Cuando Frank Kanayet Yepes, propietario del Grupo GPC y uno de los mayores accionistas de Ecopetrol, vio la oportunidad de comprar un terreno de 2.500 hectáreas en la mitad de la serranía Puerto López (Meta), tenía claro que allí debería existir una planta de alcohol porque el terreno no le competiría a la cadena alimenticia.
Este proceso arrancó hace seis años, tiempo en el que se realizaron investigaciones con más de 1.200 variedades de yuca en compañía del Centro Internacional de Agricultura Tropical, los cuales dieron excelentes resultados. Así se materializó la idea de construir una planta de alcohol carburante a partir de la yuca amarga, un tubérculo que no sirve para el consumo humano, pues tiene más almidón y menos agua pero produce un excelente alcohol.
Hoy la planta piloto de alcohol carburante es una realidad y está haciendo pruebas de pureza y de operación antes de iniciar su producción para comercializar el alcohol, que se mezclará con gasolina, en Bogotá. Con una inversión de US$25 millones, Kanayet también pretende generar cerca de 300 empleos en una zona afectada por la violencia.
“Desde Canta Claro, la yuca amarga será el dulce sabor de la paz, el mismo que se replicará a otras partes del país. La intención es generar 8.000 empleos”, comenta el empresario.
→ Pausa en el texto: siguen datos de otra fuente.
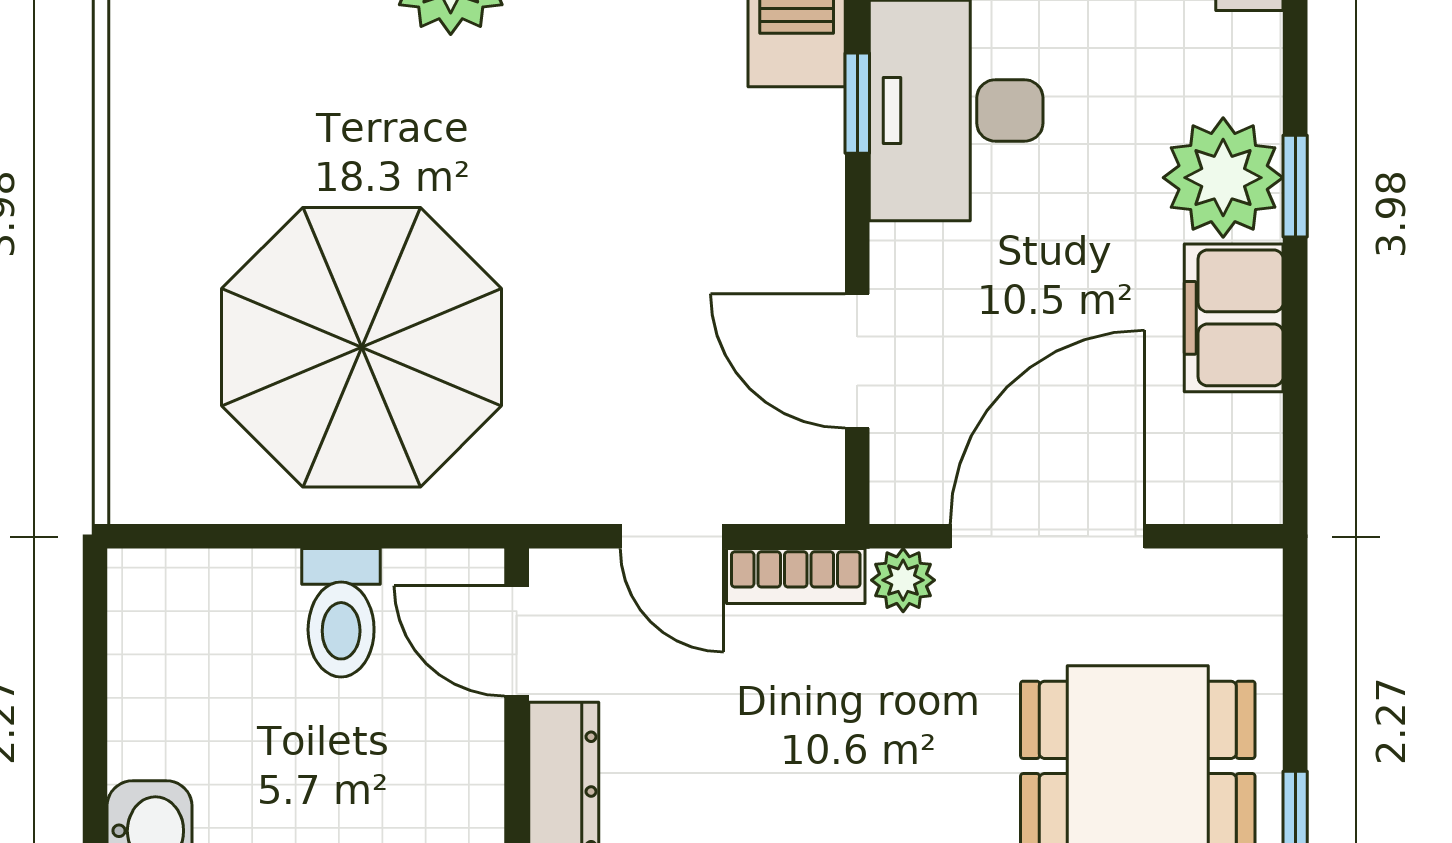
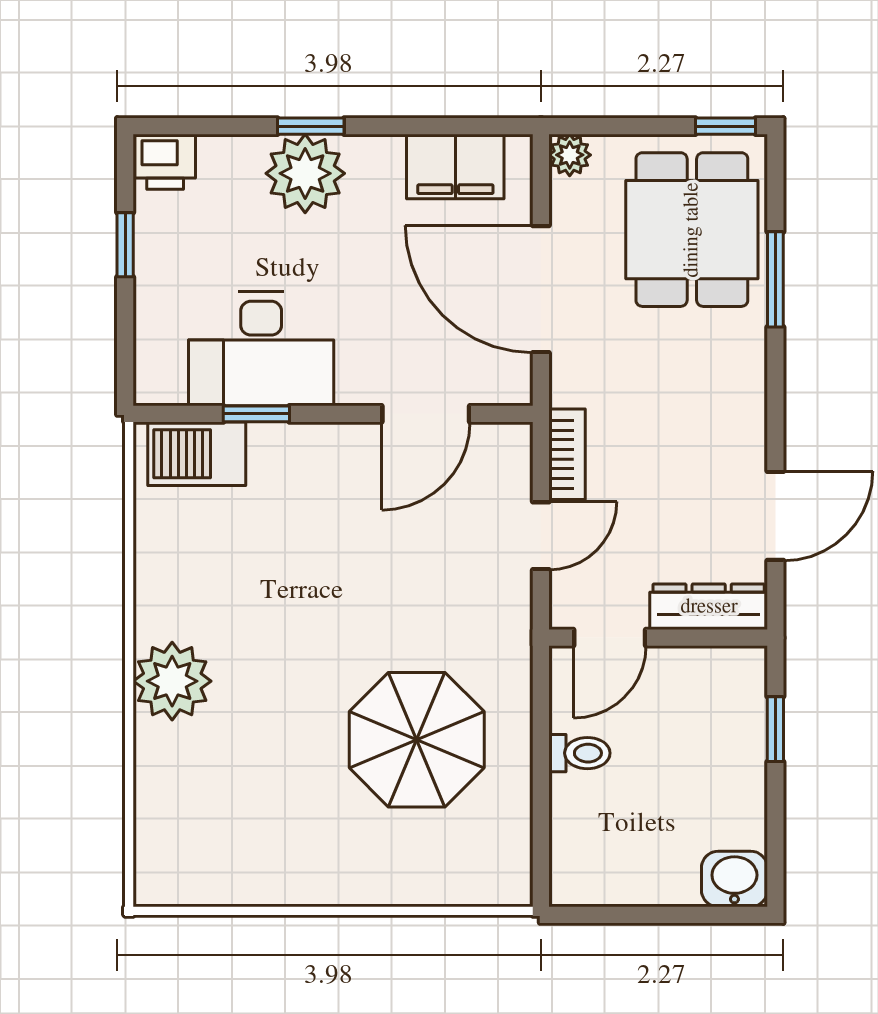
filing cabinet: (1234, 318) -> (455, 167), moved
parasol: (362, 347) -> (417, 740), width x0.73, depth x0.73
plant: (903, 580) -> (570, 155), moved
toilet: (341, 613) -> (579, 753), width x0.73, depth x0.72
Para cumplir la meta diaria de 25 mil litros de alcohol se requieren 100 toneladas de yuca por día, es decir, el cultivo de tres hectáreas diarias. Esto requiere una extensión de 1.200 hectáreas sembradas. Por otra parte, la planta tiene tecnología italiana, pero el 25% de los equipos fueron fabricados en Brasil y el 75% restante en Colombia.
Gracias a las investigaciones hoy la finca tiene tres variedades de yuca, las cuales podrían ponerse a disposición de otros proyectos sin trasladar el costo de la investigación a quienes estén interesados en desarrollarlos. Con una condición: involucrar a personal reinsertado o desplazado por la violencia.
El empresario sostiene, además, que le pedirá al presidente Álvaro Uribe que vincule al proyecto a una finca vecina que se encuentra en extinción de dominio. Se trata del predio Muletos, un campo en el que cada familia podría cultivar 10 hectáreas de yuca, beneficiando a 200 familias.
Por otro lado, el empresario señaló que vienen adelantando investigaciones y tienen cultivos pilotos de jatrofa (planta para la producción de biodiésel) en compañía de Ecopetrol. Así, Kanayet espera retribuirle al país la riqueza que ha obtenido de su suelo y permitir que esta planta sea un Canta Claro para la paz.